──────── Texto proporcionado ────────

# Quiero empezar mi negocio



## myesid (Mar 3, 2011)

Buenas, 

les escribo en esta oportunidad, porque desde hace mucho tiempo me viene rondando en la cabeza la idea de tener una actividad extra que me aporte un dinero que a nadie en estos tiempos le cae mal.

les contare como es mi historia, en septiembre del año pasado me gradue de ingeniero electronico de una buena universidad aca en Bogota Colombia. Antes de graduarme realice mi pasantia en una empresa multinacional donde no tuve la oportunidad de engancharme a dicha empresa; por cuestiones del destino o de Dios como lo quieran uds llamar; fui a parar a una compañia competencia de la multinacional en el sector agricola mas pequeña y con muchas limitaciones pero bueno... (no digo los nombres de dichas compañias para evitar lios legales); pero se preguntaran que hace un ing electronico en el sector agricola??.  

pues de una u otra forma soy la persona que desarrolla (ejecuto la planeacion y hace realidad las ideas por medio de generacion de diseños que un project manager tiene en la cabeza) un proyecto de control y automatizacion con tecnologia local para la parte cultivos de flores.

ya con este contexto, y con la idea de tener algo que me aporte un dinero extra sin descuidar mi empleo actual, les pregunto en que sector de la electronica se ve de una forma no facil pero si efectiva y con bajos recursos economicos un dinero extra.

uds se preguntaran pero bueno si ya nos explico esto porque no dice que tiene en mente para ofrecer.... pues bien yo trabajo con microcontroladores en leguaje C CCS aunque no soy muy virtuoso eso es lo que me tiene actualmente en mi trabajo con mi empresa actual. 
me parece bonito e importante diseñar le tengo mucho aprecio y considero que no lo hago tan mal aunque siempre tendere a mejorar.

en mi pasantia trabaje todo lo relacionado con automatizacion industrial como PLC, sensores, actuadores esa es mi pasion me parece chevere y divertido controlar cosas que hacen otras cosas como maquinas que elaboran accesorios plasticos por ej. 

tengo conocimiento algo  basico de bases de datos en MS Access y SQL me gusta  mucho la programacion. 

me gustan mucho las herramientas y como no tengo un espacio fijo para trabajar en mi casa quiero tener mis propios equipos para trabajar en mi casa como por ejemplo generador de señales pero fabricado por mi...

──────── Datos sin procesar ────────

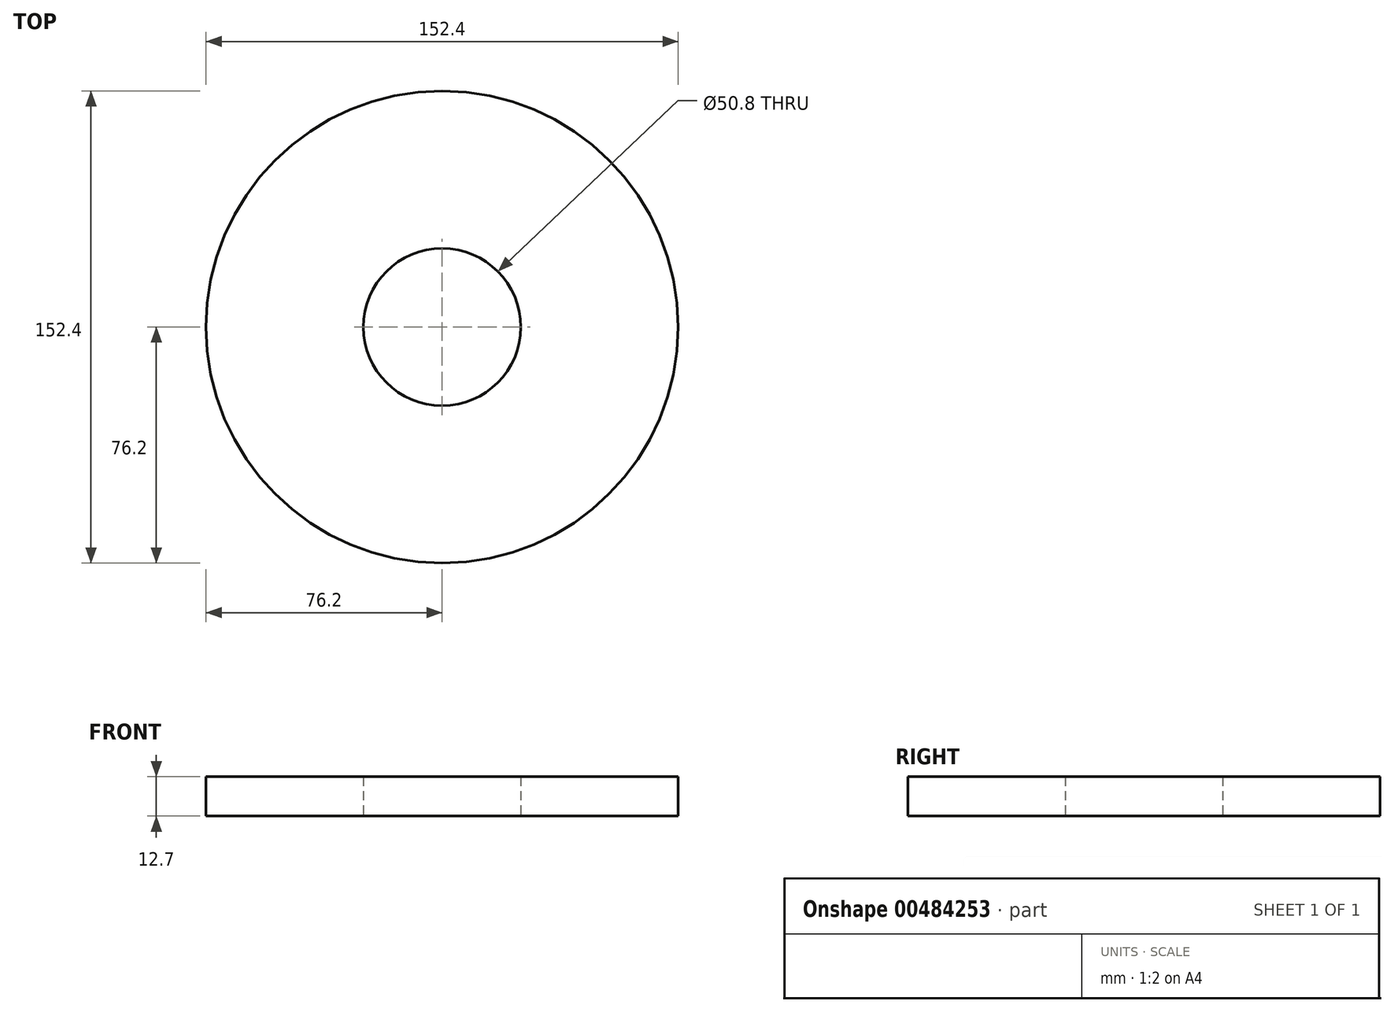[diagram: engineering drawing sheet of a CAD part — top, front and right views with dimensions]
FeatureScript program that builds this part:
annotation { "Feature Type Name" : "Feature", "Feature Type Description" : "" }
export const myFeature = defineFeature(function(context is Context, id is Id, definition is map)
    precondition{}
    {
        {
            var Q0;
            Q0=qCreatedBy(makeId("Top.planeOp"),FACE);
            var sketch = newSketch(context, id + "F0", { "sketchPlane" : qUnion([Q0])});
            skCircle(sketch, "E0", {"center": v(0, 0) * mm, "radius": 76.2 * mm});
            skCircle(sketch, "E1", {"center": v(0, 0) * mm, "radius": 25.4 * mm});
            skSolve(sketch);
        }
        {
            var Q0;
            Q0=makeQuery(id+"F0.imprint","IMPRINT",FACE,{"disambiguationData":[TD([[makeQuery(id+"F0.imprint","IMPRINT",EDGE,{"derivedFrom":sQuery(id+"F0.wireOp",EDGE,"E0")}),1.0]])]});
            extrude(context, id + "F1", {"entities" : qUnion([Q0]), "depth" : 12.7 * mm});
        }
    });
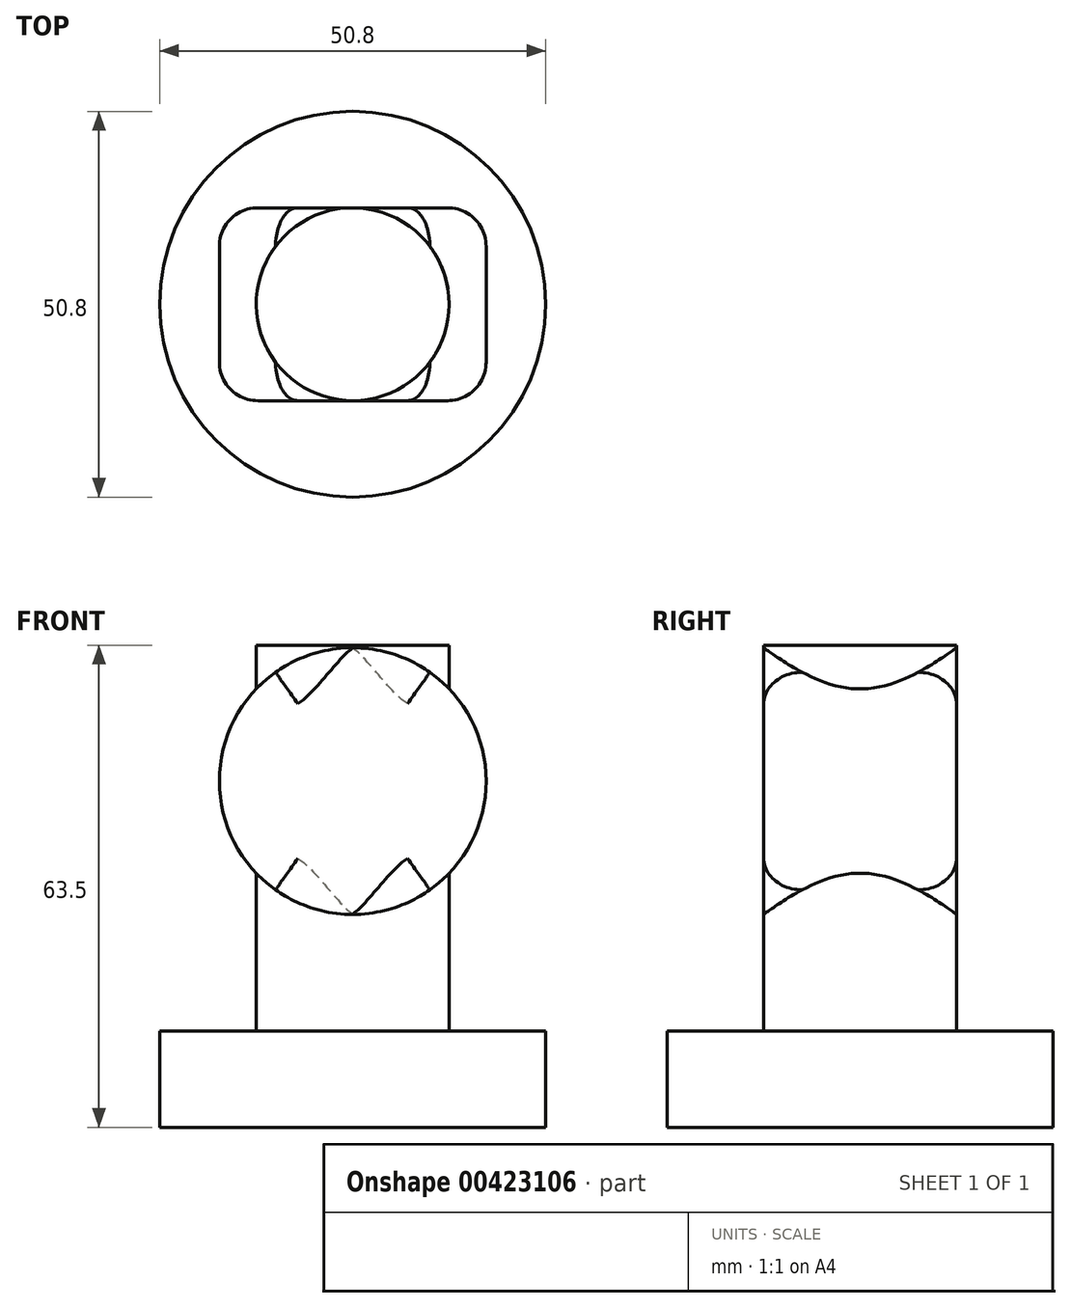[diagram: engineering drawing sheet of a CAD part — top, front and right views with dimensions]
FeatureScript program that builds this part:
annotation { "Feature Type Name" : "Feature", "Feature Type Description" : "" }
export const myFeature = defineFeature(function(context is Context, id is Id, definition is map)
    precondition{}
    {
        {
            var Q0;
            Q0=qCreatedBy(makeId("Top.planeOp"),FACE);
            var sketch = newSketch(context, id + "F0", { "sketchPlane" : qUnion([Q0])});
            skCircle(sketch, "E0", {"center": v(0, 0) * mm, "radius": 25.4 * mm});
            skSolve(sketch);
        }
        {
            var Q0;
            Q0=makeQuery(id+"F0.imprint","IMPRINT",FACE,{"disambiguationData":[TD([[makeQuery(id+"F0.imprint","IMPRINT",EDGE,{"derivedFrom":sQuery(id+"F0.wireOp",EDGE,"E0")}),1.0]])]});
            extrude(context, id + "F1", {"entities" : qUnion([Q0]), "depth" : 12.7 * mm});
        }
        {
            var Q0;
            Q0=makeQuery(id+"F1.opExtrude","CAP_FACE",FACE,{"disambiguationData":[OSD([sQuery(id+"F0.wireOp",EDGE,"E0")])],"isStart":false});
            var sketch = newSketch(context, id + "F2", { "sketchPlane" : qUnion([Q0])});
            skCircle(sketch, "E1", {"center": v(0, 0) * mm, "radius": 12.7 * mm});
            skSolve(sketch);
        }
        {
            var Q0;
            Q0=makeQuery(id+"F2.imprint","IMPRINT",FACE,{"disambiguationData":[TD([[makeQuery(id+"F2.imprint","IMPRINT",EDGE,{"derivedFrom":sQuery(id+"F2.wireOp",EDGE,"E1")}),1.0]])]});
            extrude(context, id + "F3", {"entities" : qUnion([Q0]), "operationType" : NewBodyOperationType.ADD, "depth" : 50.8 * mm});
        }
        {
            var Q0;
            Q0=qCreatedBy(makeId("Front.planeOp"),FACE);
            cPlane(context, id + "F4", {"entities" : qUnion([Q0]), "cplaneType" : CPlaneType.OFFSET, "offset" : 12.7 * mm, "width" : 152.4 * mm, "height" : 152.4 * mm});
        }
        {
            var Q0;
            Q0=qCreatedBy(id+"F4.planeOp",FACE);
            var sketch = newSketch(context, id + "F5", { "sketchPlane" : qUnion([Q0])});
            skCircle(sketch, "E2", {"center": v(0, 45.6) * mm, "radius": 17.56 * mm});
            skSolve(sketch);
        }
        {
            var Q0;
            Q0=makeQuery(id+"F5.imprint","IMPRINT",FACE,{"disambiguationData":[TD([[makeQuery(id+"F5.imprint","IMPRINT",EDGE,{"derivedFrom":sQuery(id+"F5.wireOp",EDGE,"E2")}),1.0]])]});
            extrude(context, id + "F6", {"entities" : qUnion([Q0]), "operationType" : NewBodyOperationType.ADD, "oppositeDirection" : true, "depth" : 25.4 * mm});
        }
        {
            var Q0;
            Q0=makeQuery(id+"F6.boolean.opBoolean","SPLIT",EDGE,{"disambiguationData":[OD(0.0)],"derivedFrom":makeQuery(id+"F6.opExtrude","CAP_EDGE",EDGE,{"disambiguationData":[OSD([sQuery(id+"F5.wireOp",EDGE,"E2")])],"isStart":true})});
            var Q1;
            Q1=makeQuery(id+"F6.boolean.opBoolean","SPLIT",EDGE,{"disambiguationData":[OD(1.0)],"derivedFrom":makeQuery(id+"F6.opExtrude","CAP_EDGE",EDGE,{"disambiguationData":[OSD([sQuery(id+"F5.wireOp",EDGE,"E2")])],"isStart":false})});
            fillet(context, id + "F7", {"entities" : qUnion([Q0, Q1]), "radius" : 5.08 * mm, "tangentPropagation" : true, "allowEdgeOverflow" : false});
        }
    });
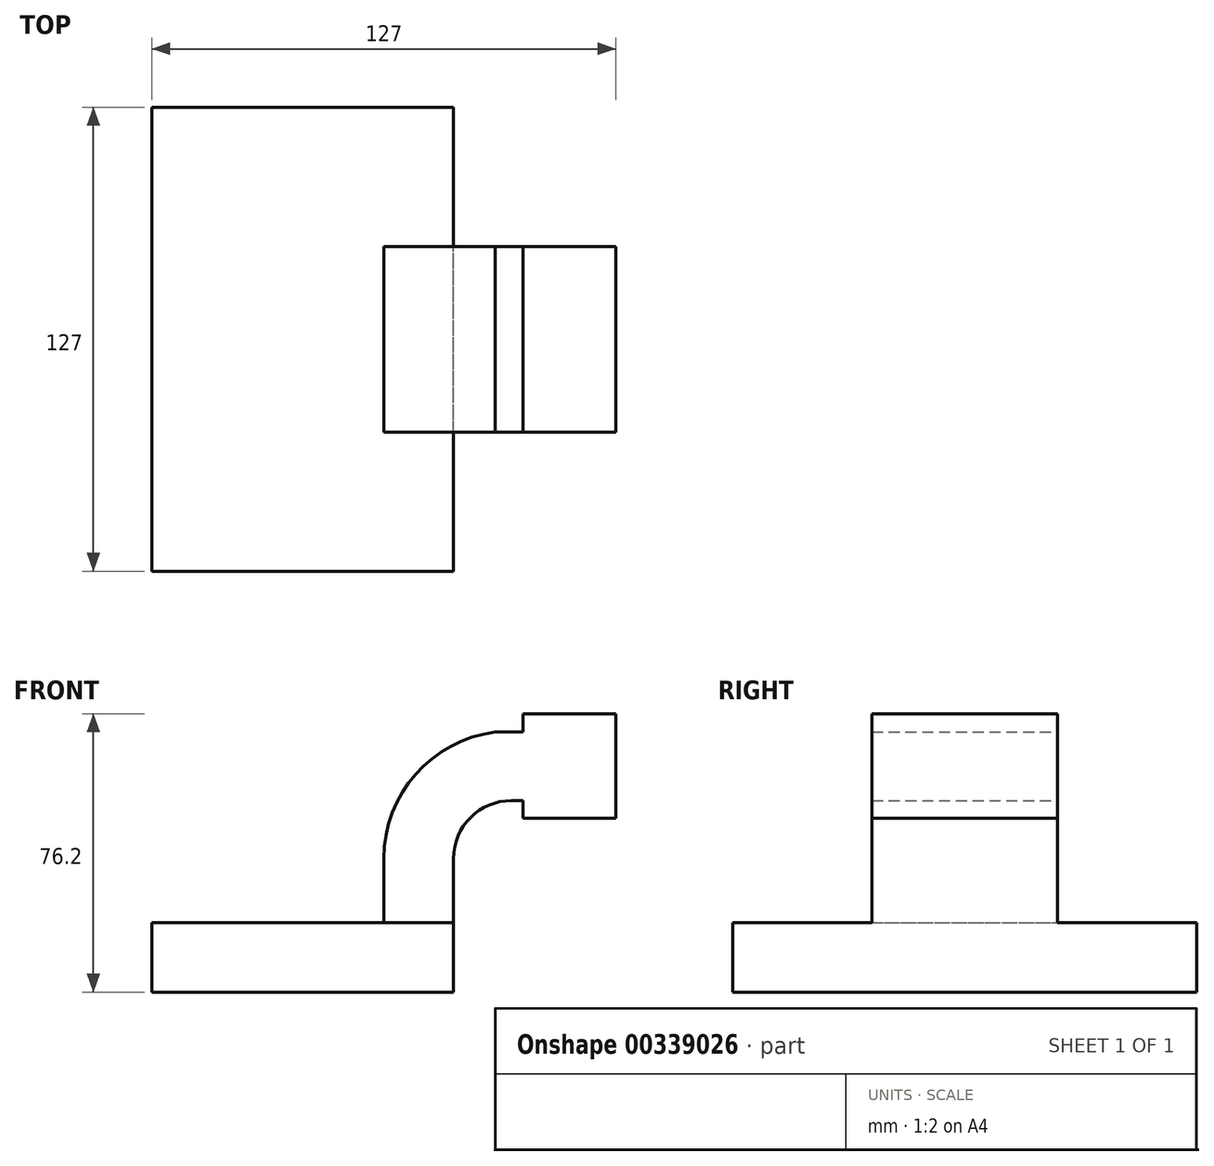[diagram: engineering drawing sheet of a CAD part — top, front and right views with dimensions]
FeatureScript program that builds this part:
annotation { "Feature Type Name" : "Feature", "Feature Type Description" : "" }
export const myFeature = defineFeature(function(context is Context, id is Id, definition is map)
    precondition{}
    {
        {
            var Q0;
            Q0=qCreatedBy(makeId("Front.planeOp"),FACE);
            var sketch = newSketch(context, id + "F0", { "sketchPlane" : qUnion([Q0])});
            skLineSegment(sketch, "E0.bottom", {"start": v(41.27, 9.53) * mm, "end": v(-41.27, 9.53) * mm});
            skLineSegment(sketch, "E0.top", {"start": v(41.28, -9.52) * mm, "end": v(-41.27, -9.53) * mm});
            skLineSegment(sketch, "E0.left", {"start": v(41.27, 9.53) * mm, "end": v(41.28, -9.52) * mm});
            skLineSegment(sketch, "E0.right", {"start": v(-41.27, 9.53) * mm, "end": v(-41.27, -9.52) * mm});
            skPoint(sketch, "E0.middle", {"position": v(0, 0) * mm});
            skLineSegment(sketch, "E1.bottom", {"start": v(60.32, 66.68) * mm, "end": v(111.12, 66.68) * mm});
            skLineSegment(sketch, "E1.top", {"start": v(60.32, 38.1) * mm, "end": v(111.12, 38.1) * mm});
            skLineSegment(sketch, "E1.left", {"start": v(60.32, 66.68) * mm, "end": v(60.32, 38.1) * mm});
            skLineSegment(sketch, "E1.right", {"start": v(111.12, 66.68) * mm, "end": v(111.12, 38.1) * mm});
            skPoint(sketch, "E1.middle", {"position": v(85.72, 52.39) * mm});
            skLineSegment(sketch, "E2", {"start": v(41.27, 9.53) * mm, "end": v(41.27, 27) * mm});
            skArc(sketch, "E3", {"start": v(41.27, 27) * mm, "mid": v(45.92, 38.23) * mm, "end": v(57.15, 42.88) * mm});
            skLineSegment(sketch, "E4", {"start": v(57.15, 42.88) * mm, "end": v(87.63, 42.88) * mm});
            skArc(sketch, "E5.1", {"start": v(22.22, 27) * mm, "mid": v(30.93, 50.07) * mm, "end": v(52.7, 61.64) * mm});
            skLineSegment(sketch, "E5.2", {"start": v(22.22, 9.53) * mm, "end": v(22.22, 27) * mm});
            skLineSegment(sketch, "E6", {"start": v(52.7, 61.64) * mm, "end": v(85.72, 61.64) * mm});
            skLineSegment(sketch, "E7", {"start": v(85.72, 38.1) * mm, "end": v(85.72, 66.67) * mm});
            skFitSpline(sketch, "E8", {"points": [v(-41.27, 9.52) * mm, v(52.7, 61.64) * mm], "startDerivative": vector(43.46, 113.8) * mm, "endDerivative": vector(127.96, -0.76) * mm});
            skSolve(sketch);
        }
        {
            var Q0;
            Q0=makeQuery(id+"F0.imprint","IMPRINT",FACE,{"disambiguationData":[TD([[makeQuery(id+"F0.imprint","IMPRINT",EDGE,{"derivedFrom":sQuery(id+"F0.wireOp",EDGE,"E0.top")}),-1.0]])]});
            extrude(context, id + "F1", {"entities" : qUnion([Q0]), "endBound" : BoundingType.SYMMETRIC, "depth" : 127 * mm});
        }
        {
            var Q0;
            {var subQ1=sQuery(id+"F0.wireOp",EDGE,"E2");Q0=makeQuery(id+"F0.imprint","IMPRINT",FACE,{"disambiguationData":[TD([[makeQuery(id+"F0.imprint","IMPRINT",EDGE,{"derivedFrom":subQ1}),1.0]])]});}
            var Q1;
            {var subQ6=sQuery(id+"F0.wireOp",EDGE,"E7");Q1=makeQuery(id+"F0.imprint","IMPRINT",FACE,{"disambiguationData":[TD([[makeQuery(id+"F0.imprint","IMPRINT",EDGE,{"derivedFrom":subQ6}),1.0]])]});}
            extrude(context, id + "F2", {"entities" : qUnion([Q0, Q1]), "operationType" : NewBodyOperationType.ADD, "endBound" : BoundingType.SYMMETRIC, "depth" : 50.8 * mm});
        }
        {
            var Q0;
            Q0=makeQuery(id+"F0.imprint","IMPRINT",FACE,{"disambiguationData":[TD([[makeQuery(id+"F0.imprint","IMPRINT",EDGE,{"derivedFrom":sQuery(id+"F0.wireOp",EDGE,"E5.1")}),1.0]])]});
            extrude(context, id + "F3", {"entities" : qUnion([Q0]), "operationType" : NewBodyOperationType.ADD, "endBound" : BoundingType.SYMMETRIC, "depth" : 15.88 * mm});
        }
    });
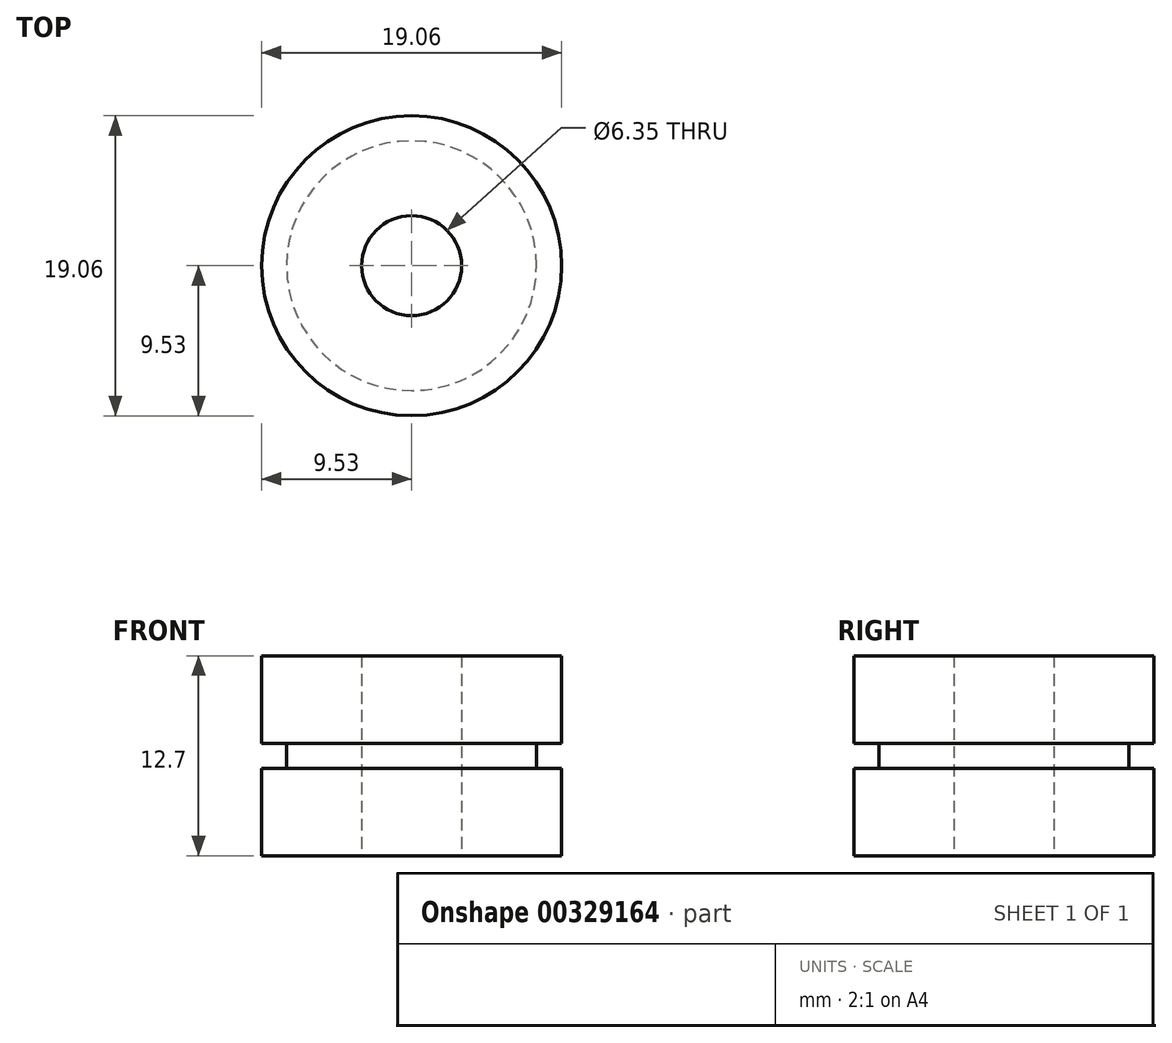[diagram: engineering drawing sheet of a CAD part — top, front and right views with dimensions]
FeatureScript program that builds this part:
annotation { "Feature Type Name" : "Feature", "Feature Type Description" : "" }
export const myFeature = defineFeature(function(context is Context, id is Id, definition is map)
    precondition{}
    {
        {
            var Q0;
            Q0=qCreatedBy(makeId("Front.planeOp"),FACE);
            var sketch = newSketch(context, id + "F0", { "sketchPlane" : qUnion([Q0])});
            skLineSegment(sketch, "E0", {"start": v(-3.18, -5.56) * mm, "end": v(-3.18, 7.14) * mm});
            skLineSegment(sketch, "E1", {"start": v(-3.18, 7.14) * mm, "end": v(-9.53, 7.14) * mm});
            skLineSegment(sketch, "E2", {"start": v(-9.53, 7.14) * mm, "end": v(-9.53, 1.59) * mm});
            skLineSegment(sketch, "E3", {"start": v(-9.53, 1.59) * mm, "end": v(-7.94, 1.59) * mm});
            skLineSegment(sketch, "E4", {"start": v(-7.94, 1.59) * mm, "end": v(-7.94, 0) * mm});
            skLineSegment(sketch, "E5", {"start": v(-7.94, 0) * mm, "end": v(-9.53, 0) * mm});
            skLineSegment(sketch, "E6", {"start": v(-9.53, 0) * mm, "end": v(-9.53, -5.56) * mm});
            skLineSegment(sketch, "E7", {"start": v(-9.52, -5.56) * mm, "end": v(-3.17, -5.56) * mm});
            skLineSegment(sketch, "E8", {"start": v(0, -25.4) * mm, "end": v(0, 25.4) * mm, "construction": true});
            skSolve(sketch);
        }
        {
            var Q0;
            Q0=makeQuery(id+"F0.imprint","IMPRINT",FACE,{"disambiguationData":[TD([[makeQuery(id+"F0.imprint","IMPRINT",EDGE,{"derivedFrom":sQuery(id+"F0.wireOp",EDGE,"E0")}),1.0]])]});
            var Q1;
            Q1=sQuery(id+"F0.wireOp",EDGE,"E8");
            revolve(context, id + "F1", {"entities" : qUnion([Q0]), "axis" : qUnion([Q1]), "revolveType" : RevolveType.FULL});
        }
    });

────────

**Acciones requeridas**
A – Según la publicación del foro, ¿en qué lenguaje programa microcontroladores quien la escribe?
B – Reproduzca fielmente el fragmento de la publicación del foro que va desde "# Quiero empezar" hasta "el sector agricola??.", ambos incluidos.

**Resultados obtenidos**
A – En lenguaje C CCS.

B –
# Quiero empezar mi negocio



## myesid (Mar 3, 2011)

Buenas, 

les escribo en esta oportunidad, porque desde hace mucho tiempo me viene rondando en la cabeza la idea de tener una actividad extra que me aporte un dinero que a nadie en estos tiempos le cae mal.

les contare como es mi historia, en septiembre del año pasado me gradue de ingeniero electronico de una buena universidad aca en Bogota Colombia. Antes de graduarme realice mi pasantia en una empresa multinacional donde no tuve la oportunidad de engancharme a dicha empresa; por cuestiones del destino o de Dios como lo quieran uds llamar; fui a parar a una compañia competencia de la multinacional en el sector agricola mas pequeña y con muchas limitaciones pero bueno... (no digo los nombres de dichas compañias para evitar lios legales); pero se preguntaran que hace un ing electronico en el sector agricola??.